I think that the core failure of our current network is that it treats cross-borough mobility as optional. The Bronx is the only borough without a true East–West subway line. Currently, a train rider in Inwood is blocks from the Bronx, yet must travel south into Manhattan just to double back to the north and finally arrive east.
This trip often takes an hour; a train line that provides a more direct route would cut this time in half. Among other mobility improvements, people seeking to improve the lives of Bronx residents, like dentists, doctors, psychologists, and others who are currently disincentivized to work in the Bronx, can actually get in and get out, rather than placing the onus on the patient/client to somehow get into Manhattan.
Instead of waiting for “Phase 4,” we must insist that it be Phase 1. We must use federal “Reconnecting Communities” funding to build a Crosstown Bronx Rail Line along the Cross Bronx Expressway corridor before any improvements are made anywhere else.
I like the 12 line, but honestly, a potentially better plan would be modeled after Chicago’s Red Line, which runs parallel to a major highway. Like the proposed 12-line, this automated light metro would link the 1 Line, 4 Line, B/D Lines, 2 Line, 5 Line, 6 Line, and Metro North Rail Road New Haven/Harlem Lines, but run a little further south and connect the A Line instead of the Metro North Hudson Line.

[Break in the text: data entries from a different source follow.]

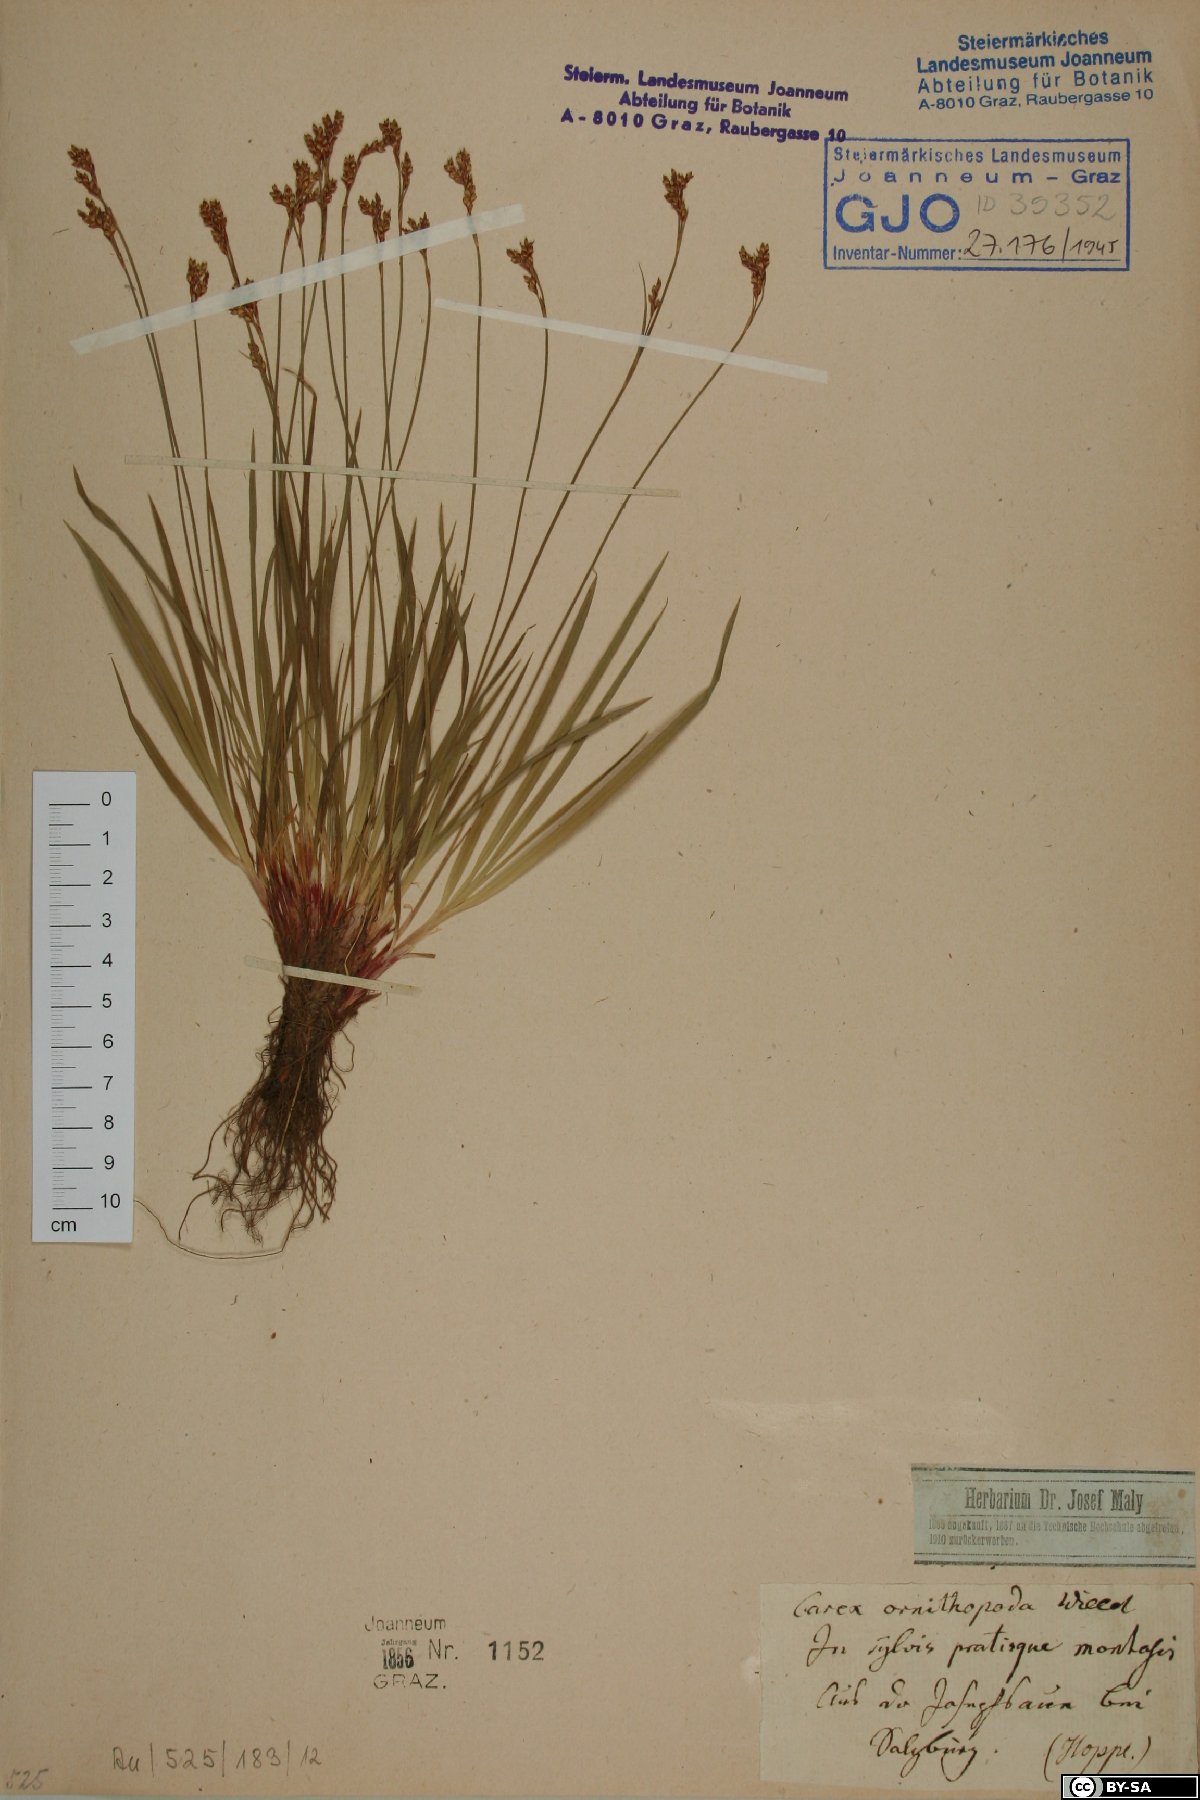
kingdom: Plantae
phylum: Tracheophyta
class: Liliopsida
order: Poales
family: Cyperaceae
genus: Carex
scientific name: Carex ornithopoda
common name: Bird's-foot sedge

In my opinion, this not only accomplishes the goal of decreasing the overcrowding on the Bx12-LTD, but also reduces transit for those in Washington Heights and Inwood, which neither the Bx12-LTD nor the proposed 12 Line does.
We shouldn’t have to wait another forty years. We need a system that treats the Bronx as a priority. If New York can build new subways for Hudson Yards and the Upper East Side, it can build a light rail for the Bronx.
Katherine Minaya, M.D., is a pediatrician and policy advocate dedicated to child health and community well-being. An immigrant from the Dominican Republic, she grew up in the Bronx and Washington Heights and trained in Pediatrics at the PLUS Program at UCSF. She writes and works to address social determinants of health, health equity, and access to resources for children and families.